# Visit around Keukenhof



## Dido (May 14, 2014)

Last week we taked a few days out. 
And visited the area of Keukenhof in the NL

This year flowers was nearly over only a few pics from the landscape


----------



## NYEric (May 14, 2014)

Thanks for sharing anyway.  
How's things at work?


----------



## gonewild (May 14, 2014)

NYEric said:


> Thanks for sharing anyway.
> How's things at work?



Obviously Dido is not at work!


----------



## abax (May 14, 2014)

Beautiful flower overload...POW!


----------



## SlipperFan (May 14, 2014)

What a sight!


----------



## Dido (May 15, 2014)

NYEric said:


> Thanks for sharing anyway.
> How's things at work?



Getting wors, we are sold now to a Us Company 

Oh well my time there maybe will come to an end. 

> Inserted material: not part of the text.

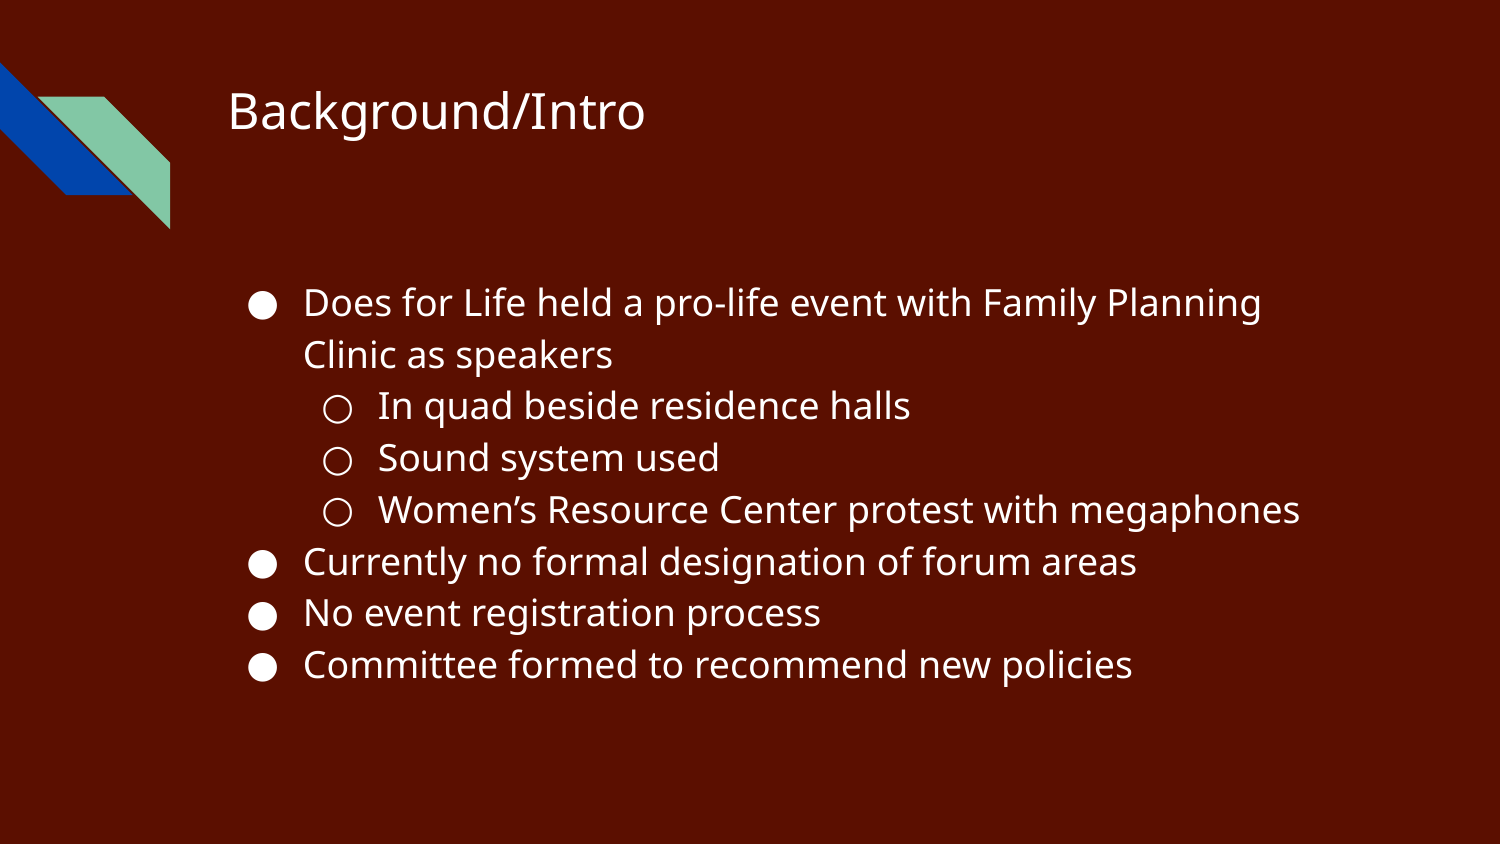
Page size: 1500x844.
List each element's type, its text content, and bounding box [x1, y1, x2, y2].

This is why I needed some days with the family. We where at burgers zoo too, I think one of the best in europe, but not orchids....


----------



## KyushuCalanthe (May 15, 2014)

Well those photos confirm the idea that all tulips are grown in Holland only to be shipped to countries like Japan where they flower the first year, grow the next, and then perish - sounds like a good business model :rollhappy:


----------



## cnycharles (May 15, 2014)

Actually millions of bulbils are sent to the greenhouse in Virginia where we are leasing space; other lessee sells millions of cut flower tulips on major holidays and steady supply rest of time; all starts are shipped from holland

Sp error
Sent from my iPhone using Tapatalk


----------



## JeanLux (May 16, 2014)

The aera is esp. beautiful at this time of the year!!!! Jean


----------



## Trithor (May 17, 2014)

Burger Bush is my favorite get-away during winter. Not too many places that you can wander arround in a 'tropical rainforest' complete with reptiles and fruit bats in the middle of winter in Europe (and it is a mere few km from home)


----------